Afamelanotid ist ein Wirkstoff aus der Gruppe der Melanocortin-Rezeptor-Agonisten. Als Strukturanalogon des α-Melanozyten-stimulierenden Hormons (α-MSH) hat es eine Bindungspräferenz für den Melanocortin-1-Rezeptor (MC1R) auf Melanozyten in der Haut. Nach der Bindung an diesen Rezeptor wird – unabhängig von der Sonneneinstrahlung – die Synthese des schwarz-braunen Pigments Eumelanin stimuliert. In Folge wird die Haut pigmentbedingt dunkler und die Breitbandabsorption von UV- und sichtbarem Licht erhöht. Zudem wirkt Eumelanin antioxidativ, indem das Pigment freie Radikale bindet. Laut Herstellerfirma soll sich dies ebenfalls positiv auf den Lichtschutz auswirken.
Die verstärkte Hautpigmentierung setzt etwa zwei Tage nach der Implantation ein und hält zwei Monate an.
Dosierung von Scenesse
Scenesse wird von der Firma Clinuvel (Uk) Limited als etwa reiskorngroßes Implantat mit 16 mg Wirkstoffgehalt Afamelanotid angeboten. Es wird alle zwei Monate subkutan über dem Beckenkamm implantiert. Es löst sich im Gewebe auf und muss nicht wieder entfernt werden.
Die Prävention sollte über einen Zeitraum mit verstärkter Sonneneinstrahlung erfolgen und kann zum Beispiel von Frühjahr bis Frühherbst andauern. Pro Jahr sollen laut Herstellerempfehlung drei bis maximal vier Implantate eingesetzt werden. Vor einer Implantation müssen Ärzte an einer speziellen Schulung der Herstellerfirma teilnehmen
Symptomfreie Zeit in Studien nahezu verdoppelt
Für subkutan eingesetzte Implantate mit dem Wirkstoff Afamelanotid gibt es bei erythropoetischer Protoporphyrie bislang zwei placebokontrollierte Phase-III-Studien (Europa und USA). Dabei sollte ermittelt werden, wie lange sich Patienten mit EPP symptomfrei in der Sonne aufhalten können. Während des Studienzeitraums von 180 Tagen betrug diese bei Patienten, die Afamelanotid implantiert bekamen, durchschnittlich 115,6 Stunden. In der Placebogruppe waren es 60,6 Stunden.

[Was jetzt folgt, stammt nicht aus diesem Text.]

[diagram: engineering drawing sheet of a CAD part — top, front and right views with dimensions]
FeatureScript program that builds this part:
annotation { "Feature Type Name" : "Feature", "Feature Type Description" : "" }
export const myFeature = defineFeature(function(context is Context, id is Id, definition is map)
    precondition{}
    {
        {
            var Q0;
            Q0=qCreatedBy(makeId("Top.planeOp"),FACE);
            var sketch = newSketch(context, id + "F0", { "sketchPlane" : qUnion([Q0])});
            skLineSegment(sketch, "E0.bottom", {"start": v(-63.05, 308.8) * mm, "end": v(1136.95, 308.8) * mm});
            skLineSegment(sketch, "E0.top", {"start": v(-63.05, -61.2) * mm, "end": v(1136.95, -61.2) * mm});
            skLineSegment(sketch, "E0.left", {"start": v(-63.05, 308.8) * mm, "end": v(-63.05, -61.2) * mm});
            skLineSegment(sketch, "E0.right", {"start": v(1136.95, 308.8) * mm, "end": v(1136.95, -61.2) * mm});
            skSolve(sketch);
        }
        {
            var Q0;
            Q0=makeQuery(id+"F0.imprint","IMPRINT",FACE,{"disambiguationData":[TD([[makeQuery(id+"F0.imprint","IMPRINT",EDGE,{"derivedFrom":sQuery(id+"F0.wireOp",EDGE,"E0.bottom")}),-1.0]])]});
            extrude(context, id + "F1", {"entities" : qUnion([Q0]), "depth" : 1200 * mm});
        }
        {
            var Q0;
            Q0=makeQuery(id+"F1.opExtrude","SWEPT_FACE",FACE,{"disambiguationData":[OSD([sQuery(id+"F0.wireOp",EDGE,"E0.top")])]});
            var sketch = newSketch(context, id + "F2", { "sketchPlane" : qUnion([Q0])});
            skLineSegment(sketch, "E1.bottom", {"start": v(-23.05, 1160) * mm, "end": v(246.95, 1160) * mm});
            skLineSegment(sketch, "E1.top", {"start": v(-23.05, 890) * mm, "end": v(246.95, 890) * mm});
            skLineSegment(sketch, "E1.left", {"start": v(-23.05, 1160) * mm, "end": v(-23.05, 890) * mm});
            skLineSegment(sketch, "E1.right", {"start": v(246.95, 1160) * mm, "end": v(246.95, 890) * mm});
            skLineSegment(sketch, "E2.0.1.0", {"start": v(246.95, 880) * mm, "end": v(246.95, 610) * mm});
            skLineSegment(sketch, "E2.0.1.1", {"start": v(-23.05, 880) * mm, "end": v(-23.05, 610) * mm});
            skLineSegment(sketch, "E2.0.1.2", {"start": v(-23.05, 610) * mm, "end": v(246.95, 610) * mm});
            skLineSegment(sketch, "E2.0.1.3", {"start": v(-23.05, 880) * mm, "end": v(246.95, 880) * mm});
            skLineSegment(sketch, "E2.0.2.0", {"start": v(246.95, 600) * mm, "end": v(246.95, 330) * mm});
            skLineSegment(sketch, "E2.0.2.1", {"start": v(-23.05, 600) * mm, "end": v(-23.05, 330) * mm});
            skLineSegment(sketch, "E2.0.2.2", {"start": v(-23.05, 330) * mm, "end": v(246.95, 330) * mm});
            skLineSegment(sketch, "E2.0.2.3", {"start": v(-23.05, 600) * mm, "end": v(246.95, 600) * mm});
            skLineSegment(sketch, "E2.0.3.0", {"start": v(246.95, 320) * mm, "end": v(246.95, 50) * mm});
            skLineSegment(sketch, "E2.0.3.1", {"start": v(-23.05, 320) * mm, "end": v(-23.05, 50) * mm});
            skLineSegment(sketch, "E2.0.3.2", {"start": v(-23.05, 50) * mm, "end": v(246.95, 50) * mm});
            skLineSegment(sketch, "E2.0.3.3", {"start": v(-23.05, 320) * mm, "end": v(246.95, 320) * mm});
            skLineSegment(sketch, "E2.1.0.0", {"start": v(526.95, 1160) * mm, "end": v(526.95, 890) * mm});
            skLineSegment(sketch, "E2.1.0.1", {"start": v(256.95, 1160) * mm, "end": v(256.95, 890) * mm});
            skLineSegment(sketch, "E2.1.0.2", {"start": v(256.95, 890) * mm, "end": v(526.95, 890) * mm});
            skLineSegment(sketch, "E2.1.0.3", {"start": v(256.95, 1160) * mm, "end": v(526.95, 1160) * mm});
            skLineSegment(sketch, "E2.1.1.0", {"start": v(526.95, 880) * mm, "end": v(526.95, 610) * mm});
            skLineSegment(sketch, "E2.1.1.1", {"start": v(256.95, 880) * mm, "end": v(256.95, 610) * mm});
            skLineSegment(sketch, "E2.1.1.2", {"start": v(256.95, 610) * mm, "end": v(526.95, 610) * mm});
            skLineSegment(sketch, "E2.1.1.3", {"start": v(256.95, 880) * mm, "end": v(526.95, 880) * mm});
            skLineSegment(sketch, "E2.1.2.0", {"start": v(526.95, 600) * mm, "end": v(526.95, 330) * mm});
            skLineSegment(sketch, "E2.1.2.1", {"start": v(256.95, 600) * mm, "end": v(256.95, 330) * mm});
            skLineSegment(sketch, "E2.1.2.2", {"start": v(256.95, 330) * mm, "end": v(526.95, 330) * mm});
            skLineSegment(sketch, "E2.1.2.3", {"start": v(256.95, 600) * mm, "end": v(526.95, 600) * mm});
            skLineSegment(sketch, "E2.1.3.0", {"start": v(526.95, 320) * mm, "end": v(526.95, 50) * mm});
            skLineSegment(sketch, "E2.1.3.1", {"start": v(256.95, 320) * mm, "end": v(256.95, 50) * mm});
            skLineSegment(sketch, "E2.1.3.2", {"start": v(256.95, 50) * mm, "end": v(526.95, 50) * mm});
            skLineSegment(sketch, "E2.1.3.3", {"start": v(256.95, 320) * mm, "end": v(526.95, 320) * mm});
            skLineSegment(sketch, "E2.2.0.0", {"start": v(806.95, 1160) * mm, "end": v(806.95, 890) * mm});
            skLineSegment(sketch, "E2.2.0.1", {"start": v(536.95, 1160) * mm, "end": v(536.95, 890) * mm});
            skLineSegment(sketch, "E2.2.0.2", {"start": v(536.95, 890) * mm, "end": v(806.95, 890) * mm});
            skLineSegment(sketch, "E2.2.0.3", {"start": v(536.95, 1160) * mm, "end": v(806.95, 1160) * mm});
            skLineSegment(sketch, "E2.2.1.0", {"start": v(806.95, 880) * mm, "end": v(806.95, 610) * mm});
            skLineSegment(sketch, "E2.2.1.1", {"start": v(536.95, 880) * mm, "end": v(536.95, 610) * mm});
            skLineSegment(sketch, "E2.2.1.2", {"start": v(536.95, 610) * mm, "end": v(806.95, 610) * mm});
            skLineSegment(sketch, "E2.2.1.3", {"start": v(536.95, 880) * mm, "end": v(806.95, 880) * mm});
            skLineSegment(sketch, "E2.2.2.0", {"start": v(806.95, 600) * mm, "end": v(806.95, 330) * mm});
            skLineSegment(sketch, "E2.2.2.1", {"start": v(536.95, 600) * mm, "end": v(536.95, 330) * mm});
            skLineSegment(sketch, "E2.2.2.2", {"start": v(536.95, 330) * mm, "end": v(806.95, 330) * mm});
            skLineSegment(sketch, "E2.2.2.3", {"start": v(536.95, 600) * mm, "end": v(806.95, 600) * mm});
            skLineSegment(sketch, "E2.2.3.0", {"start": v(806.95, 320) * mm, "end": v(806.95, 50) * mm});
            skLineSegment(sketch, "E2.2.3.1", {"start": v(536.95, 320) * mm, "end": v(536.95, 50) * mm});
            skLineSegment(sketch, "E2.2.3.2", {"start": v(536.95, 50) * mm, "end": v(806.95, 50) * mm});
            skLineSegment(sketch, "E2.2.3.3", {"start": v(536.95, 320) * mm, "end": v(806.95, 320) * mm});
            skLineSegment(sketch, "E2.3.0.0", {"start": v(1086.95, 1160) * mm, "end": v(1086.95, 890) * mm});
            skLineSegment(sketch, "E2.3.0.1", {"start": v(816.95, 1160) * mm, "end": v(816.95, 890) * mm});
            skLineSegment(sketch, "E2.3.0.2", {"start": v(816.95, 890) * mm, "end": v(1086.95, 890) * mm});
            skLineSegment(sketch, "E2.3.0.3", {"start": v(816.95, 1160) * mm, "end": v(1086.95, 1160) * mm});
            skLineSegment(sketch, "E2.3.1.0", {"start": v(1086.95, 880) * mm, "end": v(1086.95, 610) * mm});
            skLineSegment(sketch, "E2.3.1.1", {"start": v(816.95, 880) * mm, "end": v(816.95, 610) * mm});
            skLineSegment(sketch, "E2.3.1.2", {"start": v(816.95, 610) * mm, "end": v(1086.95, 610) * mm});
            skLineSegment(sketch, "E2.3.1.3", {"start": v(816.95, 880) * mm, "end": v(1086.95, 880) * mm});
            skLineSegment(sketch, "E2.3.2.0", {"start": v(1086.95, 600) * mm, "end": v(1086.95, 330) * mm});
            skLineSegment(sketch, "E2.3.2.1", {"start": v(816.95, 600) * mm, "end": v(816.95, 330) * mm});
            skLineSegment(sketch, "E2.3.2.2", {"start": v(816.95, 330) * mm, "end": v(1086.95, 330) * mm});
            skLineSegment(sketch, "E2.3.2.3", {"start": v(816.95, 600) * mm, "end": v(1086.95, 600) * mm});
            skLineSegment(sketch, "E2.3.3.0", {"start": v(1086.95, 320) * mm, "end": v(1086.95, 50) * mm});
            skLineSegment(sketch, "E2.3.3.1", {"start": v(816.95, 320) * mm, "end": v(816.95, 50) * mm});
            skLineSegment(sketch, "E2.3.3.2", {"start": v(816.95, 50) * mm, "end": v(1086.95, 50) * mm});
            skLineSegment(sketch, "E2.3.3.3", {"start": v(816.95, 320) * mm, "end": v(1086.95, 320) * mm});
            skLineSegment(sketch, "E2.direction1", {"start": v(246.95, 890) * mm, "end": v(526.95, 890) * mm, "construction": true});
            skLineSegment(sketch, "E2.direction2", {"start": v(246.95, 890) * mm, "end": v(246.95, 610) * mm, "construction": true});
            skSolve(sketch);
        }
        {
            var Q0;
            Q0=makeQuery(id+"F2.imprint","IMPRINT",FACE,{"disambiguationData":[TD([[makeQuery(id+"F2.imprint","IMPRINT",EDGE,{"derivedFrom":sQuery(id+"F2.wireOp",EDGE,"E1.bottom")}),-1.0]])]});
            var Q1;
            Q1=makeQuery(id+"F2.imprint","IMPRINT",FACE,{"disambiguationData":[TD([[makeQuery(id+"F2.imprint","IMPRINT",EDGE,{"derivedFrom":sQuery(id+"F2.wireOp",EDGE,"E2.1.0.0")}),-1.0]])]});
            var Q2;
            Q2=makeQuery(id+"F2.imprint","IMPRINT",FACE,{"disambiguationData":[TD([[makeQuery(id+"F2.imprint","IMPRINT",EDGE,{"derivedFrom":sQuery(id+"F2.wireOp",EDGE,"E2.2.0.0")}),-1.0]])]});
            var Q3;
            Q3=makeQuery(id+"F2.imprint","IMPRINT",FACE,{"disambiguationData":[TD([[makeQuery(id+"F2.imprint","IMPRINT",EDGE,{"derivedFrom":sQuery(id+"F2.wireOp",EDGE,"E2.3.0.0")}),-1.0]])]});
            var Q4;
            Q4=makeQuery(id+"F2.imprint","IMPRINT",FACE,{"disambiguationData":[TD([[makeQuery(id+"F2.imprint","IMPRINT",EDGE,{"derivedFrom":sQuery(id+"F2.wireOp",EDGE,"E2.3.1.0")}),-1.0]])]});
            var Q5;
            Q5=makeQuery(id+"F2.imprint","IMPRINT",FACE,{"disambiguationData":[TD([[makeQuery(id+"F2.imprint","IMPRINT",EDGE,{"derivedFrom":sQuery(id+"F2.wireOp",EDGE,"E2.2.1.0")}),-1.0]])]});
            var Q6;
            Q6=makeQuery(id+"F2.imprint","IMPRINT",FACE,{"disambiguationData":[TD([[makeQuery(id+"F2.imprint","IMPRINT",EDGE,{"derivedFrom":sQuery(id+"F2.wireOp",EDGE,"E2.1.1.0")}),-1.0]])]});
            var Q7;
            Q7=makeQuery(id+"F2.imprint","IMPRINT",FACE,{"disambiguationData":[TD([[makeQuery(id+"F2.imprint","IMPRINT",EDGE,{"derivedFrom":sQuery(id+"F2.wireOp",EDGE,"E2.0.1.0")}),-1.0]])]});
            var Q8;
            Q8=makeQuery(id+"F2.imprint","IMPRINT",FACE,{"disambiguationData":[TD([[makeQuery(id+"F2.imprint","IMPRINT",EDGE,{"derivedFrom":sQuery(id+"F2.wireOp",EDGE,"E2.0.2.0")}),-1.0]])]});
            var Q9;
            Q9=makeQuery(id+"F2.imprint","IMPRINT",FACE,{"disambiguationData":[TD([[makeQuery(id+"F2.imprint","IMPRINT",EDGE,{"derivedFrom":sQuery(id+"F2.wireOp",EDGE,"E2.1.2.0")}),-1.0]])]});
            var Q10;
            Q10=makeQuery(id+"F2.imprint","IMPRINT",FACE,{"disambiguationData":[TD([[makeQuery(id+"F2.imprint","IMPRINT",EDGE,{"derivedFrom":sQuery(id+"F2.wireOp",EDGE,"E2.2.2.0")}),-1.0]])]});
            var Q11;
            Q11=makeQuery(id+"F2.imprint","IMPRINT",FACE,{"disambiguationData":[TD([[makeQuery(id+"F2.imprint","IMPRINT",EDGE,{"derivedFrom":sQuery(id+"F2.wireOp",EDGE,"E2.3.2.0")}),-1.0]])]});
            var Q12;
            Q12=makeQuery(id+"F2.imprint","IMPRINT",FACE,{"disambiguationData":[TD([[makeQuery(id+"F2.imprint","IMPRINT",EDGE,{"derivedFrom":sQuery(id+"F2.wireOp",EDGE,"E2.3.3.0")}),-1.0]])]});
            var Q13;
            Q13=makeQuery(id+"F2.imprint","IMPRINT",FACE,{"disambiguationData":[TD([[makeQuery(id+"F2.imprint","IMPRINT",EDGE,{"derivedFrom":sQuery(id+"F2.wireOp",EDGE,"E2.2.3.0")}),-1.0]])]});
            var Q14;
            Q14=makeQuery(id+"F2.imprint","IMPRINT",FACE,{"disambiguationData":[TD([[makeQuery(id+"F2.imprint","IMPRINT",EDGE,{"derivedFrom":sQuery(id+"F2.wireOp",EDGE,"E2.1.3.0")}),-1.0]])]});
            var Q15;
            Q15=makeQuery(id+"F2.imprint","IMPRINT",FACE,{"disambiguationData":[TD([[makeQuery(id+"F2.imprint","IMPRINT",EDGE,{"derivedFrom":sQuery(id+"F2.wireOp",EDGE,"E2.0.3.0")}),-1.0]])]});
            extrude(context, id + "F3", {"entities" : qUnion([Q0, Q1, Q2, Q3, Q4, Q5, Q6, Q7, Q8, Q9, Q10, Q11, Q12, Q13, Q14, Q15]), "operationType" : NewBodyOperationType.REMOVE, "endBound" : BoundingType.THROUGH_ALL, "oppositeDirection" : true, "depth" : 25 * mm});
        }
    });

Somit kann Afamelanotid die beschwerdefreie Aufenthaltsdauer im Freien deutlich erhöhen und die Lebensqualität von EPP-Patienten erheblich verbessern.
Die erythropoetische Protoporphyrie ist eine seltene Erbkrankheit der Haut. Ursache ist ein Gendefekt, der die Aktivität des Enzyms Ferrochelatase verringert. Ferrochelatase ist am Ende der Häm-Synthese für den Einbau von Eisen-Ionen in den Protoporphyrin-Ring verantwortlich. Bei EPP erhöht sich die Protoporphyrin-Konzentration in den Erythrozyten, der Leber und den Blutgefäßen. Eine Lichtexposition verursacht bei Betroffenen schmerzhafte Hautreaktionen, die oft als „Lichtallergie“ bezeichnet werden. Typische Symptome sind brennende Schmerzen im Gesicht und an den Händen, die häufig von Hautrötung und Schwellungen begleitet werden. Neben der Lichtdermatose erhöht der Protoporphyrin-Überschuss das Risiko von Gallensteinen und Leberschäden.
Der Gendefekt als Ursache der EPP kann nicht kausal behandelt werden. Um Beschwerden zu verhindern, konnten Betroffene bislang nur Sonnenlicht meiden und auf einen übermäßigen Aufenthalt im Freien verzichten. Mit Afamelanotid erhöht sich die Hautpigmentierung und bietet so einen gewissen Lichtschutz.
Afamelanotid wurde ursprünglich zur Hautkrebs-Prophylaxe entwickelt, erhielt für diese Indikation aber nie eine Zulassung.